## SUPPLIED MATERIAL
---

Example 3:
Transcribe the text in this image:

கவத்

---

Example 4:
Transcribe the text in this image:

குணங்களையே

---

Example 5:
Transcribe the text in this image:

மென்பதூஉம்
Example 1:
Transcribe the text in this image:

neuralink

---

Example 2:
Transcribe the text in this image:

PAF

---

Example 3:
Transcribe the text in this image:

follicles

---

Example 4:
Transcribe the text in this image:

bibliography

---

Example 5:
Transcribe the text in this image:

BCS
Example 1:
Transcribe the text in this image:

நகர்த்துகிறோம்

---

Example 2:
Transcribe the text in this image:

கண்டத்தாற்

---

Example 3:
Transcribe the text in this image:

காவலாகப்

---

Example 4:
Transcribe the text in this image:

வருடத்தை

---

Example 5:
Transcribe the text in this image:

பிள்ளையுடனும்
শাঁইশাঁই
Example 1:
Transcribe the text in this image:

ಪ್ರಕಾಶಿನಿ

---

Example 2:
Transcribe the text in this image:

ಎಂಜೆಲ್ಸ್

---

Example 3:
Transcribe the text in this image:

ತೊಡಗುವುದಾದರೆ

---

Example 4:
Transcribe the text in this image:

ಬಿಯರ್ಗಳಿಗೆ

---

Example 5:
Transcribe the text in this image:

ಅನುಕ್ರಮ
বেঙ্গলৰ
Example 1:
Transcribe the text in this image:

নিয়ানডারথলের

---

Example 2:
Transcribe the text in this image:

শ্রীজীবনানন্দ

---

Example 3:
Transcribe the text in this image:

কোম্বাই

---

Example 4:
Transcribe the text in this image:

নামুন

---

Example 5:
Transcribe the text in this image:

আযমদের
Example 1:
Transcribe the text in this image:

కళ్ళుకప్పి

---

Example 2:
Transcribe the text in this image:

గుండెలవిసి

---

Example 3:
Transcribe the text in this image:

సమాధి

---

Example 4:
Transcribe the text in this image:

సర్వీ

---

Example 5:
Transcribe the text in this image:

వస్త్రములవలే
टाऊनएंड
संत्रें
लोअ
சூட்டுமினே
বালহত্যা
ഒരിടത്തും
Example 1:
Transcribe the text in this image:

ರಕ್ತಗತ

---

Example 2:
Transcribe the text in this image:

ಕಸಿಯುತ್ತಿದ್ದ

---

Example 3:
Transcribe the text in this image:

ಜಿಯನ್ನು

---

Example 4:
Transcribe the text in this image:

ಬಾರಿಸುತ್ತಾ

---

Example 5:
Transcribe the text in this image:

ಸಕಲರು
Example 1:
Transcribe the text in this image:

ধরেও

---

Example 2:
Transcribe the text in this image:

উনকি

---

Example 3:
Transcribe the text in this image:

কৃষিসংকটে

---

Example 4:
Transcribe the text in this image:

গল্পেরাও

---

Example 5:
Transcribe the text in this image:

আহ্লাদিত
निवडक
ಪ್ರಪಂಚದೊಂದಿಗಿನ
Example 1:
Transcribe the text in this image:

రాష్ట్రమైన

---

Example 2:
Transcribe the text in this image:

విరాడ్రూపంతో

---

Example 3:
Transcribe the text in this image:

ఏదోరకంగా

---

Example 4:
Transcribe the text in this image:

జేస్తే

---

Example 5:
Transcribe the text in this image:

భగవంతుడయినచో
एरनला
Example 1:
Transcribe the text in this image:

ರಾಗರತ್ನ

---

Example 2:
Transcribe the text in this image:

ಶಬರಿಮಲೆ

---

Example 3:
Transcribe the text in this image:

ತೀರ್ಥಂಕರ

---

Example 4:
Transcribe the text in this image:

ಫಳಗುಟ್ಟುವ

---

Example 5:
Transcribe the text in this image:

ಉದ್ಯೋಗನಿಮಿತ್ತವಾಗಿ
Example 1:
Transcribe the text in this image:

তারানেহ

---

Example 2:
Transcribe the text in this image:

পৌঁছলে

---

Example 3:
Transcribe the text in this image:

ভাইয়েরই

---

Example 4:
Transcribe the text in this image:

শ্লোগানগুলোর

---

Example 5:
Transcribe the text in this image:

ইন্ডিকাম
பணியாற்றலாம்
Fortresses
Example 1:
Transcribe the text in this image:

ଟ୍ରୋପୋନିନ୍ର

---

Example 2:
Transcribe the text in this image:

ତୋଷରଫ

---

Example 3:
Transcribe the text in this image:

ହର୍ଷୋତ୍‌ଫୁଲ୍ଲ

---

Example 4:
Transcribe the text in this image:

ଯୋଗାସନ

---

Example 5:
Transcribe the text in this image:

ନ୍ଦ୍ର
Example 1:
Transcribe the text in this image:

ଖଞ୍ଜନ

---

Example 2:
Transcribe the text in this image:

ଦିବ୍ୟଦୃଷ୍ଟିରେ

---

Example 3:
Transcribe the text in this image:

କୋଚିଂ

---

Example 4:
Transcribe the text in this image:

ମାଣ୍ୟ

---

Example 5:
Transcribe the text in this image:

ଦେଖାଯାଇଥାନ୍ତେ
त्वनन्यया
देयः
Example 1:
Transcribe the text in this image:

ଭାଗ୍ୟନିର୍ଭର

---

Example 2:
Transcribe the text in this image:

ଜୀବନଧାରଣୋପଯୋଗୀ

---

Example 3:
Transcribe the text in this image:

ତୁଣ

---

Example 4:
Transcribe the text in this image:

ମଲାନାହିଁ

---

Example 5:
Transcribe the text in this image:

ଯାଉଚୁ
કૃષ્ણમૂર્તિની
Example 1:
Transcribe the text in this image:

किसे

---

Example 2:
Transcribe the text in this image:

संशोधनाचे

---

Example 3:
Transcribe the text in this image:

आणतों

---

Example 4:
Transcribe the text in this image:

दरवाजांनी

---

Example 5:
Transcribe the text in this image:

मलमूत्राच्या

## WHAT THE TASK REQUIRES
Give the data back in full, matching it character for character.

## OUTPUT FOR THIS EXERCISE
---

Example 3:
Transcribe the text in this image:

கவத்

---

Example 4:
Transcribe the text in this image:

குணங்களையே

---

Example 5:
Transcribe the text in this image:

மென்பதூஉம்
Example 1:
Transcribe the text in this image:

neuralink

---

Example 2:
Transcribe the text in this image:

PAF

---

Example 3:
Transcribe the text in this image:

follicles

---

Example 4:
Transcribe the text in this image:

bibliography

---

Example 5:
Transcribe the text in this image:

BCS
Example 1:
Transcribe the text in this image:

நகர்த்துகிறோம்

---

Example 2:
Transcribe the text in this image:

கண்டத்தாற்

---

Example 3:
Transcribe the text in this image:

காவலாகப்

---

Example 4:
Transcribe the text in this image:

வருடத்தை

---

Example 5:
Transcribe the text in this image:

பிள்ளையுடனும்
শাঁইশাঁই
Example 1:
Transcribe the text in this image:

ಪ್ರಕಾಶಿನಿ

---

Example 2:
Transcribe the text in this image:

ಎಂಜೆಲ್ಸ್

---

Example 3:
Transcribe the text in this image:

ತೊಡಗುವುದಾದರೆ

---

Example 4:
Transcribe the text in this image:

ಬಿಯರ್ಗಳಿಗೆ

---

Example 5:
Transcribe the text in this image:

ಅನುಕ್ರಮ
বেঙ্গলৰ
Example 1:
Transcribe the text in this image:

নিয়ানডারথলের

---

Example 2:
Transcribe the text in this image:

শ্রীজীবনানন্দ

---

Example 3:
Transcribe the text in this image:

কোম্বাই

---

Example 4:
Transcribe the text in this image:

নামুন

---

Example 5:
Transcribe the text in this image:

আযমদের
Example 1:
Transcribe the text in this image:

కళ్ళుకప్పి

---

Example 2:
Transcribe the text in this image:

గుండెలవిసి

---

Example 3:
Transcribe the text in this image:

సమాధి

---

Example 4:
Transcribe the text in this image:

సర్వీ

---

Example 5:
Transcribe the text in this image:

వస్త్రములవలే
टाऊनएंड
संत्रें
लोअ
சூட்டுமினே
বালহত্যা
ഒരിടത്തും
Example 1:
Transcribe the text in this image:

ರಕ್ತಗತ

---

Example 2:
Transcribe the text in this image:

ಕಸಿಯುತ್ತಿದ್ದ

---

Example 3:
Transcribe the text in this image:

ಜಿಯನ್ನು

---

Example 4:
Transcribe the text in this image:

ಬಾರಿಸುತ್ತಾ

---

Example 5:
Transcribe the text in this image:

ಸಕಲರು
Example 1:
Transcribe the text in this image:

ধরেও

---

Example 2:
Transcribe the text in this image:

উনকি

---

Example 3:
Transcribe the text in this image:

কৃষিসংকটে

---

Example 4:
Transcribe the text in this image:

গল্পেরাও

---

Example 5:
Transcribe the text in this image:

আহ্লাদিত
निवडक
ಪ್ರಪಂಚದೊಂದಿಗಿನ
Example 1:
Transcribe the text in this image:

రాష్ట్రమైన

---

Example 2:
Transcribe the text in this image:

విరాడ్రూపంతో

---

Example 3:
Transcribe the text in this image:

ఏదోరకంగా

---

Example 4:
Transcribe the text in this image:

జేస్తే

---

Example 5:
Transcribe the text in this image:

భగవంతుడయినచో
एरनला
Example 1:
Transcribe the text in this image:

ರಾಗರತ್ನ

---

Example 2:
Transcribe the text in this image:

ಶಬರಿಮಲೆ

---

Example 3:
Transcribe the text in this image:

ತೀರ್ಥಂಕರ

---

Example 4:
Transcribe the text in this image:

ಫಳಗುಟ್ಟುವ

---

Example 5:
Transcribe the text in this image:

ಉದ್ಯೋಗನಿಮಿತ್ತವಾಗಿ
Example 1:
Transcribe the text in this image:

তারানেহ

---

Example 2:
Transcribe the text in this image:

পৌঁছলে

---

Example 3:
Transcribe the text in this image:

ভাইয়েরই

---

Example 4:
Transcribe the text in this image:

শ্লোগানগুলোর

---

Example 5:
Transcribe the text in this image:

ইন্ডিকাম
பணியாற்றலாம்
Fortresses
Example 1:
Transcribe the text in this image:

ଟ୍ରୋପୋନିନ୍ର

---

Example 2:
Transcribe the text in this image:

ତୋଷରଫ

---

Example 3:
Transcribe the text in this image:

ହର୍ଷୋତ୍‌ଫୁଲ୍ଲ

---

Example 4:
Transcribe the text in this image:

ଯୋଗାସନ

---

Example 5:
Transcribe the text in this image:

ନ୍ଦ୍ର
Example 1:
Transcribe the text in this image:

ଖଞ୍ଜନ

---

Example 2:
Transcribe the text in this image:

ଦିବ୍ୟଦୃଷ୍ଟିରେ

---

Example 3:
Transcribe the text in this image:

କୋଚିଂ

---

Example 4:
Transcribe the text in this image:

ମାଣ୍ୟ

---

Example 5:
Transcribe the text in this image:

ଦେଖାଯାଇଥାନ୍ତେ
त्वनन्यया
देयः
Example 1:
Transcribe the text in this image:

ଭାଗ୍ୟନିର୍ଭର

---

Example 2:
Transcribe the text in this image:

ଜୀବନଧାରଣୋପଯୋଗୀ

---

Example 3:
Transcribe the text in this image:

ତୁଣ

---

Example 4:
Transcribe the text in this image:

ମଲାନାହିଁ

---

Example 5:
Transcribe the text in this image:

ଯାଉଚୁ
કૃષ્ણમૂર્તિની
Example 1:
Transcribe the text in this image:

किसे

---

Example 2:
Transcribe the text in this image:

संशोधनाचे

---

Example 3:
Transcribe the text in this image:

आणतों

---

Example 4:
Transcribe the text in this image:

दरवाजांनी

---

Example 5:
Transcribe the text in this image:

मलमूत्राच्या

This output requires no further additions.